Abu Dhabi’s Urban Planning Council had the most ground-breaking proposal — not necessarily in its headline-grabbing project for a Capital City, but the ideas represented in texts beside the elegant renderings and videos. The structure underneath the proposals was a burgeoning and convincing design review policy being developed to evaluate ongoing and future projects. UPC’s Capital City was by some measurements the largest new project to be debuted. But more significantly, it presented a dramatic symbol of national unity for the UAE, a country not known for being more than the sum of its parts, the seven emirates.
It might be strange to say who had the most souped-up display: Abu Dhabi’s Department of Transportation. An elevated viewing platform positioned at one of the fair’s main gates gave you a general’s-eye view of a four-meter-wide screen, revealing not the expected fly-through renderings but visualized analysis of Abu Dhabi’s traffic conditions and proposed road and transit solutions. It would be comforting to think that Abu Dhabi’s governmental representatives were the most serious actors at Cityscape.
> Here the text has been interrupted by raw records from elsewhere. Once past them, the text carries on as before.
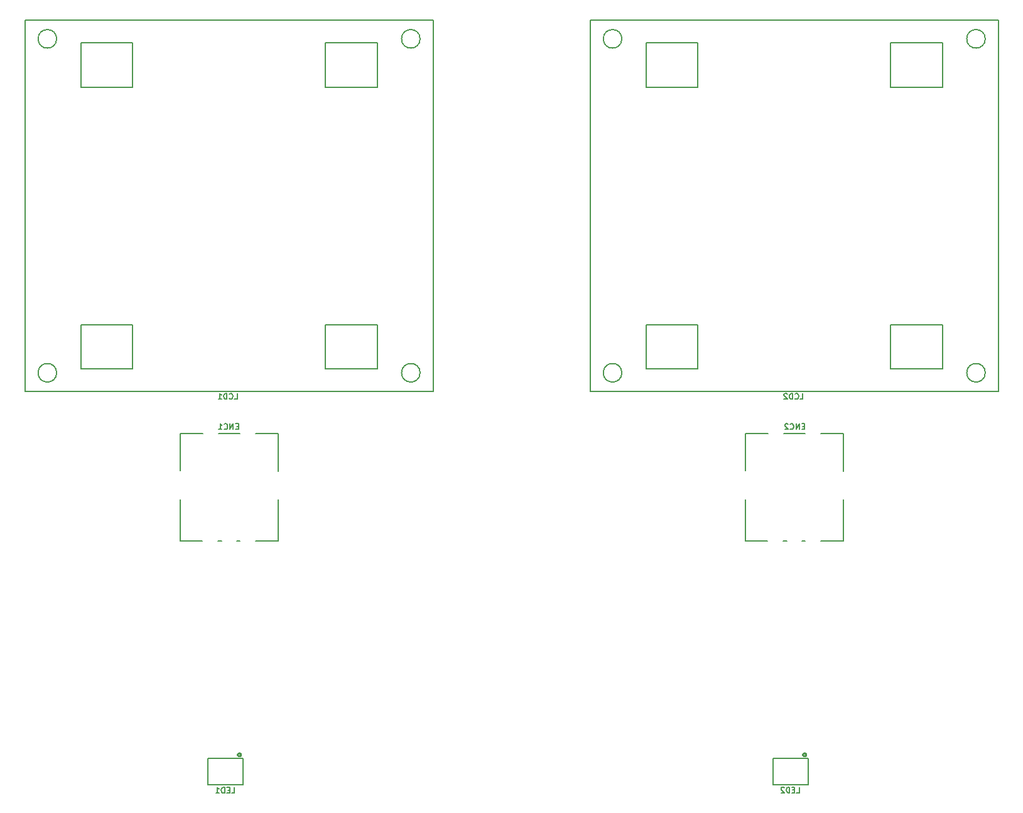
<source format=gbo>
G04 (created by PCBNEW (2013-07-07 BZR 4022)-stable) date 14/05/2014 09:54:23*
%MOIN*%
G04 Gerber Fmt 3.4, Leading zero omitted, Abs format*
%FSLAX34Y34*%
G01*
G70*
G90*
G04 APERTURE LIST*
%ADD10C,0.00590551*%
%ADD11C,0.00787402*%
%ADD12C,0.01*%
%ADD13C,0.006*%
G04 APERTURE END LIST*
G54D10*
G54D11*
X1670Y-19845D02*
X23323Y-19845D01*
X23323Y-160D02*
X1670Y-160D01*
X7378Y-16302D02*
X7378Y-18664D01*
X4622Y-16302D02*
X7378Y-16302D01*
X4622Y-18664D02*
X4622Y-16302D01*
X7378Y-18664D02*
X4622Y-18664D01*
X7378Y-3703D02*
X4622Y-3703D01*
X4622Y-3703D02*
X4622Y-1341D01*
X4622Y-1341D02*
X7378Y-1341D01*
X7378Y-1341D02*
X7378Y-3703D01*
X20371Y-1341D02*
X20371Y-3703D01*
X17615Y-1341D02*
X20371Y-1341D01*
X17615Y-3703D02*
X17615Y-1341D01*
X20371Y-3703D02*
X17615Y-3703D01*
X20371Y-18664D02*
X17615Y-18664D01*
X17615Y-18664D02*
X17615Y-16302D01*
X17615Y-16302D02*
X20371Y-16302D01*
X20371Y-16302D02*
X20371Y-18664D01*
X3343Y-18861D02*
G75*
G03X3343Y-18861I-492J0D01*
G74*
G01*
X22634Y-18861D02*
G75*
G03X22634Y-18861I-492J0D01*
G74*
G01*
X3343Y-1144D02*
G75*
G03X3343Y-1144I-492J0D01*
G74*
G01*
X22634Y-1144D02*
G75*
G03X22634Y-1144I-492J0D01*
G74*
G01*
X1670Y-160D02*
X1670Y-19845D01*
X23323Y-19845D02*
X23323Y-160D01*
X11374Y-40708D02*
X11374Y-39330D01*
X13225Y-40708D02*
X11374Y-40708D01*
X13225Y-40708D02*
X13225Y-39330D01*
X11374Y-39330D02*
X13225Y-39330D01*
G54D12*
X13044Y-39045D02*
G75*
G02X13044Y-39045I0J-88D01*
G74*
G01*
G54D11*
X41374Y-40708D02*
X41374Y-39330D01*
X43225Y-40708D02*
X41374Y-40708D01*
X43225Y-40708D02*
X43225Y-39330D01*
X41374Y-39330D02*
X43225Y-39330D01*
G54D12*
X43044Y-39045D02*
G75*
G02X43044Y-39045I0J-88D01*
G74*
G01*
G54D11*
X11119Y-22069D02*
X9898Y-22069D01*
X9898Y-22069D02*
X9898Y-24037D01*
X13087Y-22069D02*
X11945Y-22069D01*
X15095Y-24077D02*
X15095Y-22069D01*
X15095Y-22069D02*
X13914Y-22069D01*
X9898Y-25573D02*
X9898Y-27778D01*
X9898Y-27778D02*
X11079Y-27778D01*
X15095Y-25573D02*
X15095Y-27778D01*
X15095Y-27778D02*
X13914Y-27778D01*
X12890Y-27778D02*
X13087Y-27778D01*
X11906Y-27778D02*
X12103Y-27778D01*
X41119Y-22069D02*
X39898Y-22069D01*
X39898Y-22069D02*
X39898Y-24037D01*
X43087Y-22069D02*
X41945Y-22069D01*
X45095Y-24077D02*
X45095Y-22069D01*
X45095Y-22069D02*
X43914Y-22069D01*
X39898Y-25573D02*
X39898Y-27778D01*
X39898Y-27778D02*
X41079Y-27778D01*
X45095Y-25573D02*
X45095Y-27778D01*
X45095Y-27778D02*
X43914Y-27778D01*
X42890Y-27778D02*
X43087Y-27778D01*
X41906Y-27778D02*
X42103Y-27778D01*
X31670Y-19845D02*
X53323Y-19845D01*
X53323Y-160D02*
X31670Y-160D01*
X37378Y-16302D02*
X37378Y-18664D01*
X34622Y-16302D02*
X37378Y-16302D01*
X34622Y-18664D02*
X34622Y-16302D01*
X37378Y-18664D02*
X34622Y-18664D01*
X37378Y-3703D02*
X34622Y-3703D01*
X34622Y-3703D02*
X34622Y-1341D01*
X34622Y-1341D02*
X37378Y-1341D01*
X37378Y-1341D02*
X37378Y-3703D01*
X50371Y-1341D02*
X50371Y-3703D01*
X47615Y-1341D02*
X50371Y-1341D01*
X47615Y-3703D02*
X47615Y-1341D01*
X50371Y-3703D02*
X47615Y-3703D01*
X50371Y-18664D02*
X47615Y-18664D01*
X47615Y-18664D02*
X47615Y-16302D01*
X47615Y-16302D02*
X50371Y-16302D01*
X50371Y-16302D02*
X50371Y-18664D01*
X33343Y-18861D02*
G75*
G03X33343Y-18861I-492J0D01*
G74*
G01*
X52634Y-18861D02*
G75*
G03X52634Y-18861I-492J0D01*
G74*
G01*
X33343Y-1144D02*
G75*
G03X33343Y-1144I-492J0D01*
G74*
G01*
X52634Y-1144D02*
G75*
G03X52634Y-1144I-492J0D01*
G74*
G01*
X31670Y-160D02*
X31670Y-19845D01*
X53323Y-19845D02*
X53323Y-160D01*
G54D13*
X12787Y-20262D02*
X12930Y-20262D01*
X12930Y-19962D01*
X12516Y-20233D02*
X12530Y-20247D01*
X12573Y-20262D01*
X12602Y-20262D01*
X12645Y-20247D01*
X12673Y-20219D01*
X12687Y-20190D01*
X12702Y-20133D01*
X12702Y-20090D01*
X12687Y-20033D01*
X12673Y-20005D01*
X12645Y-19976D01*
X12602Y-19962D01*
X12573Y-19962D01*
X12530Y-19976D01*
X12516Y-19990D01*
X12387Y-20262D02*
X12387Y-19962D01*
X12316Y-19962D01*
X12273Y-19976D01*
X12245Y-20005D01*
X12230Y-20033D01*
X12216Y-20090D01*
X12216Y-20133D01*
X12230Y-20190D01*
X12245Y-20219D01*
X12273Y-20247D01*
X12316Y-20262D01*
X12387Y-20262D01*
X11930Y-20262D02*
X12102Y-20262D01*
X12016Y-20262D02*
X12016Y-19962D01*
X12045Y-20005D01*
X12073Y-20033D01*
X12102Y-20047D01*
X12629Y-41160D02*
X12772Y-41160D01*
X12772Y-40860D01*
X12529Y-41003D02*
X12429Y-41003D01*
X12386Y-41160D02*
X12529Y-41160D01*
X12529Y-40860D01*
X12386Y-40860D01*
X12258Y-41160D02*
X12258Y-40860D01*
X12186Y-40860D01*
X12144Y-40874D01*
X12115Y-40903D01*
X12101Y-40931D01*
X12086Y-40989D01*
X12086Y-41031D01*
X12101Y-41089D01*
X12115Y-41117D01*
X12144Y-41146D01*
X12186Y-41160D01*
X12258Y-41160D01*
X11801Y-41160D02*
X11972Y-41160D01*
X11886Y-41160D02*
X11886Y-40860D01*
X11915Y-40903D01*
X11944Y-40931D01*
X11972Y-40946D01*
X42617Y-41140D02*
X42760Y-41140D01*
X42760Y-40840D01*
X42517Y-40983D02*
X42417Y-40983D01*
X42374Y-41140D02*
X42517Y-41140D01*
X42517Y-40840D01*
X42374Y-40840D01*
X42246Y-41140D02*
X42246Y-40840D01*
X42174Y-40840D01*
X42132Y-40854D01*
X42103Y-40883D01*
X42089Y-40911D01*
X42074Y-40969D01*
X42074Y-41011D01*
X42089Y-41069D01*
X42103Y-41097D01*
X42132Y-41126D01*
X42174Y-41140D01*
X42246Y-41140D01*
X41960Y-40869D02*
X41946Y-40854D01*
X41917Y-40840D01*
X41846Y-40840D01*
X41817Y-40854D01*
X41803Y-40869D01*
X41789Y-40897D01*
X41789Y-40926D01*
X41803Y-40969D01*
X41974Y-41140D01*
X41789Y-41140D01*
X12991Y-21709D02*
X12891Y-21709D01*
X12848Y-21866D02*
X12991Y-21866D01*
X12991Y-21566D01*
X12848Y-21566D01*
X12719Y-21866D02*
X12719Y-21566D01*
X12548Y-21866D01*
X12548Y-21566D01*
X12234Y-21837D02*
X12248Y-21852D01*
X12291Y-21866D01*
X12319Y-21866D01*
X12362Y-21852D01*
X12391Y-21823D01*
X12405Y-21795D01*
X12419Y-21737D01*
X12419Y-21695D01*
X12405Y-21637D01*
X12391Y-21609D01*
X12362Y-21580D01*
X12319Y-21566D01*
X12291Y-21566D01*
X12248Y-21580D01*
X12234Y-21595D01*
X11948Y-21866D02*
X12119Y-21866D01*
X12034Y-21866D02*
X12034Y-21566D01*
X12062Y-21609D01*
X12091Y-21637D01*
X12119Y-21652D01*
X43038Y-21709D02*
X42938Y-21709D01*
X42895Y-21866D02*
X43038Y-21866D01*
X43038Y-21566D01*
X42895Y-21566D01*
X42767Y-21866D02*
X42767Y-21566D01*
X42595Y-21866D01*
X42595Y-21566D01*
X42281Y-21837D02*
X42295Y-21852D01*
X42338Y-21866D01*
X42367Y-21866D01*
X42409Y-21852D01*
X42438Y-21823D01*
X42452Y-21795D01*
X42467Y-21737D01*
X42467Y-21695D01*
X42452Y-21637D01*
X42438Y-21609D01*
X42409Y-21580D01*
X42367Y-21566D01*
X42338Y-21566D01*
X42295Y-21580D01*
X42281Y-21595D01*
X42167Y-21595D02*
X42152Y-21580D01*
X42124Y-21566D01*
X42052Y-21566D01*
X42024Y-21580D01*
X42009Y-21595D01*
X41995Y-21623D01*
X41995Y-21652D01*
X42009Y-21695D01*
X42181Y-21866D01*
X41995Y-21866D01*
X42807Y-20262D02*
X42950Y-20262D01*
X42950Y-19962D01*
X42536Y-20233D02*
X42550Y-20247D01*
X42593Y-20262D01*
X42621Y-20262D01*
X42664Y-20247D01*
X42693Y-20219D01*
X42707Y-20190D01*
X42721Y-20133D01*
X42721Y-20090D01*
X42707Y-20033D01*
X42693Y-20005D01*
X42664Y-19976D01*
X42621Y-19962D01*
X42593Y-19962D01*
X42550Y-19976D01*
X42536Y-19990D01*
X42407Y-20262D02*
X42407Y-19962D01*
X42336Y-19962D01*
X42293Y-19976D01*
X42264Y-20005D01*
X42250Y-20033D01*
X42236Y-20090D01*
X42236Y-20133D01*
X42250Y-20190D01*
X42264Y-20219D01*
X42293Y-20247D01*
X42336Y-20262D01*
X42407Y-20262D01*
X42121Y-19990D02*
X42107Y-19976D01*
X42079Y-19962D01*
X42007Y-19962D01*
X41979Y-19976D01*
X41964Y-19990D01*
X41950Y-20019D01*
X41950Y-20047D01*
X41964Y-20090D01*
X42136Y-20262D01*
X41950Y-20262D01*
M02*

</source>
ICT and Sorouh presented what might have been Cityscape’s only new icon tower, but it didn’t earn a model. Designed by US-based firm SOM, it had an uncanny resemblance to its buildings proposed for the Jumeirah Gardens project in Dubai, which was inauspiciously introduced at last year’s Cityscape Dubai and, since then, has been put on indefinite hold.
The Danish Architecture Center provided the only convincing pitch for an outside country’s architectural merit with expensive computer renderings and models — glimpses of architectural ideas that were on short supply this year. I asked what the feedback had been. Lots, but mostly from other architects excited to see ideas being proposed. Few developers had approached them yet.
New towers with views of the Kaaba seemed to be the only project with a steady stream of potential residential property buyers. It wasn’t a flock of people negotiating with frantic salespersons wielding laser pointers over models, but couples invited to extensive discussions at one of the booth’s four meeting tables.
I attended one conference panels, which unfortunately suffered from cancellations by voices that would have been important to hear: from Emaar and developers in Saudi Arabia. Instead, the panel comprised four British men — one representing Oman’s biggest tourism project, one representing an Australia-Abu Dhabi joint venture, one who described himself as “unfortunately here to take sterling pounds out of the Gulf economy to direct them elsewhere,” and the moderator who was a journalist. Themes touched upon included a need to perceive distinct markets in the Gulf region and the oversupply of housing in the region. The high number of references to a real estate oversupply made one wonder when the beautiful moment of balance had occurred between now and the insatiable demand for property just a year ago.
Dubai’s next Cityscape is in October. That will be a better measure of how the region is responding to the new global terms, and, more specifically, how the real estate actors — developers, investors, consultants and government bodies — regard Cityscape. It has always been a place to come feel a pulse, more telling than press releases and promotional materials, but less calculable than financial numbers. At Cityscape Dubai, Dubai’s master developers will have to show up and provide a more layered message, and other international projects will have to decide whether Cityscape Dubai is still the place to be seen. It could be also a chance when changing economic conditions don’t have to mean just trimming down to “back to basics.” What could be more fun than someone really taking on the situation by finding new forms, functions and formats that are neither lavishly unreal nor just soberly believable? It’s a long-shot.